> _Task prompt_
Every word in the data below belongs in your copy, exactly as given; the pictures do not.

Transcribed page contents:
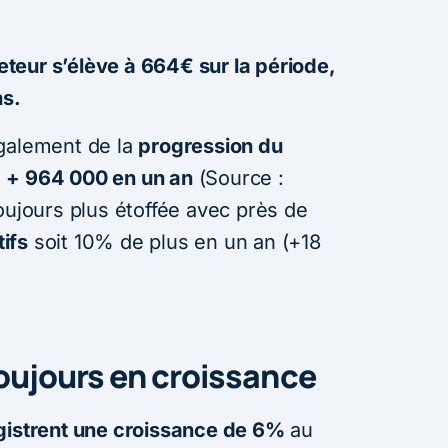
teur s’élève à 664€ sur la période,
ns.
également de la
progression du
 + 964 000 en un an
(Source :
oujours plus étoffée avec près de
ifs
soit 10% de plus en un an (+18
toujours en croissance
gistrent une croissance de 6%
au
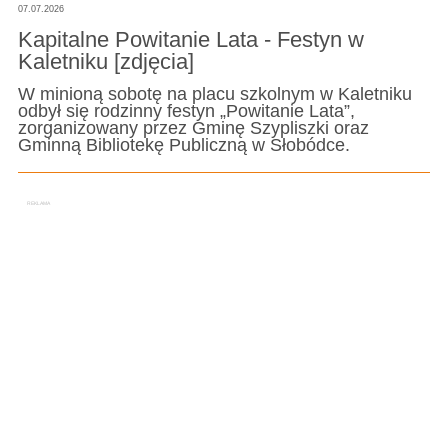
07.07.2026
Kapitalne Powitanie Lata - Festyn w
Kaletniku [zdjęcia]
W minioną sobotę na placu szkolnym w Kaletniku
odbył się rodzinny festyn „Powitanie Lata”,
zorganizowany przez Gminę Szypliszki oraz
Gminną Bibliotekę Publiczną w Słobódce.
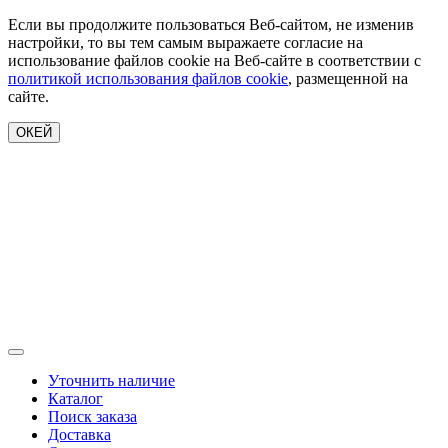
Если вы продолжите пользоваться Веб-сайтом, не изменив
настройки, то вы тем самым выражаете согласие на
использование файлов cookie на Веб-сайте в соответствии с
политикой использования файлов cookie
, размещенной на
сайте.
ОКЕЙ
Уточнить наличие
Каталог
Поиск заказа
Доставка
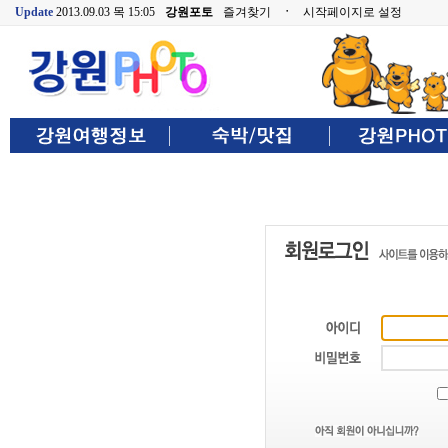
Update
2013.09.03 목 15:05
강원포토
즐겨찾기
ㆍ
시작페이지로 설정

> _Exercise response_
teur s’élève à 664€ sur la période,
ns.
également de la
progression du
 + 964 000 en un an
(Source :
oujours plus étoffée avec près de
ifs
soit 10% de plus en un an (+18
toujours en croissance
gistrent une croissance de 6%
au
07.07.2026
Kapitalne Powitanie Lata - Festyn w
Kaletniku [zdjęcia]
W minioną sobotę na placu szkolnym w Kaletniku
odbył się rodzinny festyn „Powitanie Lata”,
zorganizowany przez Gminę Szypliszki oraz
Gminną Bibliotekę Publiczną w Słobódce.
Если вы продолжите пользоваться Веб-сайтом, не изменив
настройки, то вы тем самым выражаете согласие на
использование файлов cookie на Веб-сайте в соответствии с
политикой использования файлов cookie
, размещенной на
сайте.
ОКЕЙ
Уточнить наличие
Каталог
Поиск заказа
Доставка
Update
2013.09.03 목 15:05
강원포토
즐겨찾기
ㆍ
시작페이지로 설정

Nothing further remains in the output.